1. A composition for the treatment of presbyopia comprising aceclidine wherein the S-enantiomer of aceclidine is greater than 50% by weight of the aceclidine.

2. The composition of claim 1, wherein the S-enantiomer is at least 60% by weight of the mixture.

3. The composition of claim 1, wherein the S-enantiomer is at least 70% by weight of the aceclidine.

4. The composition of claim 1, wherein the S-enantiomer is at least 80% by weight of the aceclidine.

5. The composition of claim 1, wherein the S-enantiomer is at least 90% by weight of the aceclidine.

6. The composition of claim 1, wherein the S-enantiomer is at least 99% by weight of the aceclidine.

7. The composition of claim 1, wherein the S-enantiomer is 100% by weight of the aceclidine.

8. The composition of claim 1, further comprising one or more agents selected from the group consisting of an alpha-adrenergic agonist, a cycloplegic agent, a cryoprotectant, a non-ionic surfactant and a viscosity agent.

9. The composition of claim 1, further comprising one or more preservatives.

10. A method of treating presbyopia comprising administering the composition of claim 1 to a subject in need thereof.

11. A composition for the treatment of presbyopia comprising aceclidine wherein the R-enantiomer of aceclidine is greater than 50% by weight of the aceclidine.

12. The composition of claim 10, wherein the R-enantiomer is at least 60% by weight of the mixture.

13. The composition of claim 1, wherein the R-enantiomer is at least 70% by weight of the aceclidine.

14. The composition of claim 10, wherein the R-enantiomer is at least 80% by weight of the aceclidine.

15. The composition of claim 10, wherein the R-enantiomer is at least 90% by weight of the aceclidine.

16. The composition of claim 10, wherein the R-enantiomer is at least 99% by weight of the aceclidine.

17. The composition of claim 10, wherein the R-enantiomer is 100% by weight of the aceclidine.
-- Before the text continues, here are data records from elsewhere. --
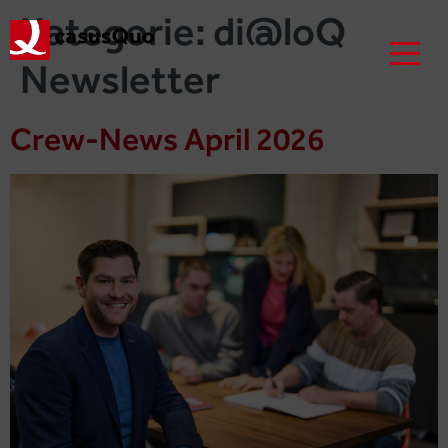
Kategorie:
di@loQ
Newsletter
Crew-News April 2026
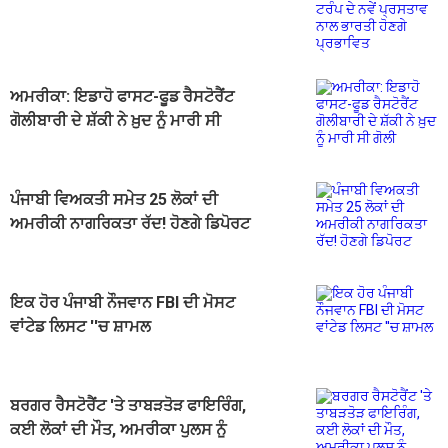
ਪ੍ਰਸਤਾਵ ਨਾਲ ਭਾਰਤੀ ਹੋਣਗੇ ਪ੍ਰਭਾਵਿਤ
ਅਮਰੀਕਾ: ਇਡਾਹੋ ਫਾਸਟ-ਫੂਡ ਰੈਸਟੋਰੈਂਟ
ਗੋਲੀਬਾਰੀ ਦੇ ਸ਼ੱਕੀ ਨੇ ਖ਼ੁਦ ਨੂੰ ਮਾਰੀ ਸੀ
ਗੋਲੀ
ਪੰਜਾਬੀ ਵਿਅਕਤੀ ਸਮੇਤ 25 ਲੋਕਾਂ ਦੀ
ਅਮਰੀਕੀ ਨਾਗਰਿਕਤਾ ਰੱਦ! ਹੋਣਗੇ ਡਿਪੋਰਟ
ਇਕ ਹੋਰ ਪੰਜਾਬੀ ਨੌਜਵਾਨ FBI ਦੀ ਮੋਸਟ
ਵਾਂਟੇਡ ਲਿਸਟ ''ਚ ਸ਼ਾਮਲ
ਬਰਗਰ ਰੈਸਟੋਰੈਂਟ 'ਤੇ ਤਾਬੜਤੋੜ ਫਾਇਰਿੰਗ,
ਕਈ ਲੋਕਾਂ ਦੀ ਮੌਤ, ਅਮਰੀਕਾ ਪੁਲਸ ਨੂੰ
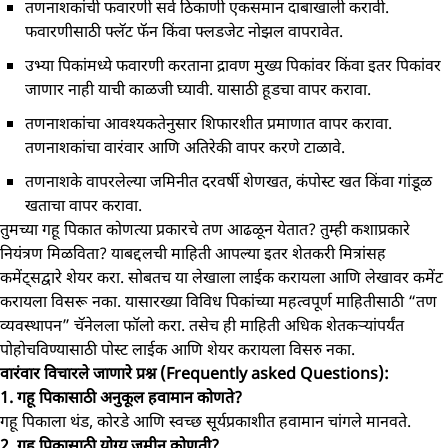
तणनाशकांची फवारणी सर्व ठिकाणी एकसमान दाबाखाली करावी.
फवारणीसाठी फ्लॅट फॅन किंवा फ्लडजेट नोझल वापरावेत.
उभ्या पिकांमध्ये फवारणी करताना द्रावण मुख्य पिकांवर किंवा इतर पिकांवर
जाणार नाही याची काळजी घ्यावी. यासाठी हूडचा वापर करावा.
तणनाशकांचा आवश्यकतेनुसार शिफारशीत प्रमाणात वापर करावा.
तणनाशकांचा वारंवार आणि अतिरेकी वापर करणे टाळावे.
तणनाशके वापरलेल्या जमिनीत दरवर्षी शेणखत, कंपोस्ट खत किंवा गांडूळ
खताचा वापर करावा.
तुमच्या गहू पिकात कोणत्या प्रकारचे तण आढळून येतात? तुम्ही कशाप्रकारे
नियंत्रण मिळविता? याबद्दलची माहिती आपल्या इतर शेतकरी मित्रांसह
कमेंट्सद्वारे शेयर करा. सोबतच या लेखाला लाईक करायला आणि लेखावर कमेंट
करायला विसरू नका. यासारख्या विविध पिकांच्या महत्वपूर्ण माहितीसाठी “तण
व्यवस्थापन” चॅनेलला फॉलो करा. तसेच ही माहिती अधिक शेतकऱ्यांपर्यंत
पोहोचविण्यासाठी पोस्ट लाईक आणि शेयर करायला विसरु नका.
वारंवार विचारले जाणारे प्रश्न (Frequently asked Questions):
1. गहू पिकासाठी अनुकूल हवामान कोणते?
गहू पिकाला थंड, कोरडे आणि स्वच्छ सूर्यप्रकाशीत हवामान चांगले मानवते.
2. गहू पिकासाठी योग्य जमीन कोणती?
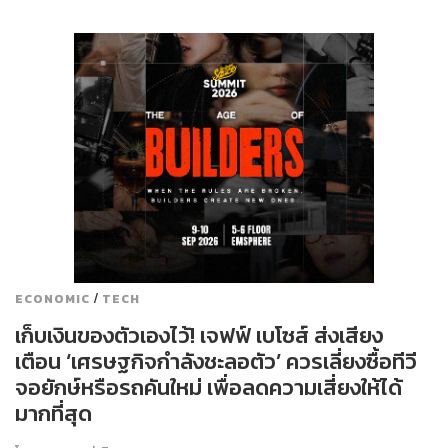
/
ECONOMIC
TECH
เก็บเงินของตัวเองไว้! เจฟฟ์ เบโซส์ ส่งเสียง
เตือน ‘เศรษฐกิจกำลังชะลอตัว’ ควรเลี่ยงซื้อทีวี
จอยักษ์หรือรถคันใหม่ เพื่อลดความเสี่ยงให้ได้
มากที่สุด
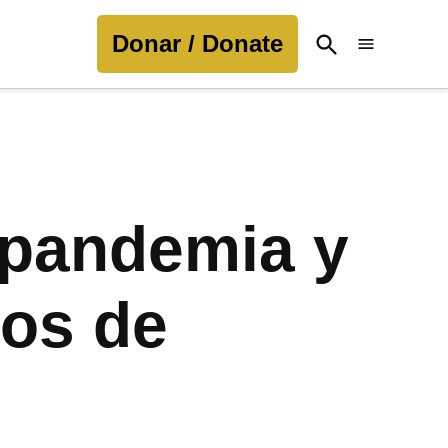
Donar / Donate
Open
Search
a pandemia y
ños de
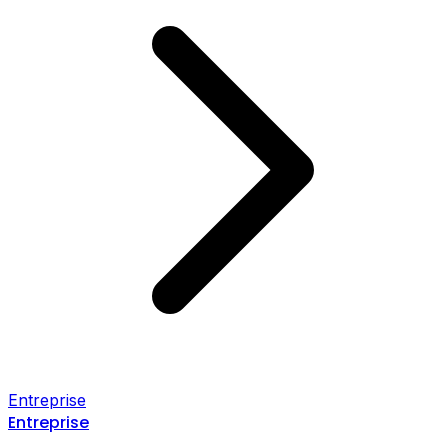
Entreprise
Entreprise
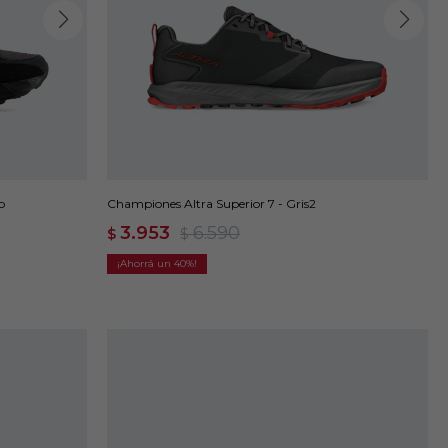
o
Championes Altra Superior 7 - Gris2
3.953
6.590
$
$
40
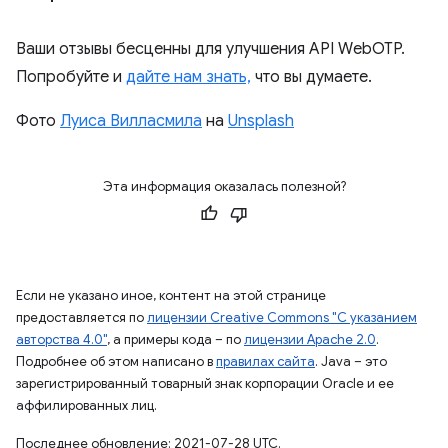
Ваши отзывы бесценны для улучшения API WebOTP.
Попробуйте и
дайте нам знать,
что вы думаете.
Фото
Луиса Вилласмила
на
Unsplash
Эта информация оказалась полезной?
Если не указано иное, контент на этой странице
предоставляется по
лицензии Creative Commons "С указанием
авторства 4.0"
, а примеры кода – по
лицензии Apache 2.0
.
Подробнее об этом написано в
правилах сайта
. Java – это
зарегистрированный товарный знак корпорации Oracle и ее
аффилированных лиц.
Последнее обновление: 2021-07-28 UTC.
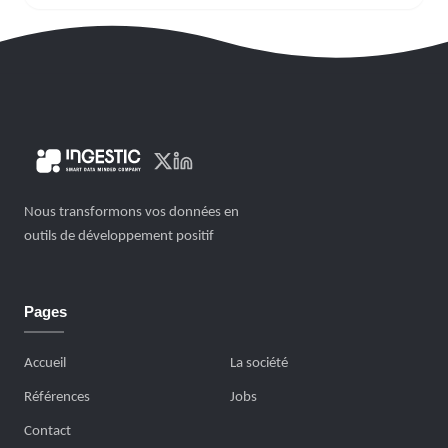
Nous transformons vos données en
outils de développement positif
Pages
Accueil
La société
Références
Jobs
Contact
18. The composition of claim 10, further comprising one or more agents selected from the group consisting of an alpha-adrenergic agonist, a cycloplegic agent, a cryoprotectant, a non-ionic surfactant and a viscosity agent.

19. The composition of claim 10, further comprising one or more preservatives.

20. A method of treating presbyopia comprising administering the composition of claim 10 to a subject in need thereof.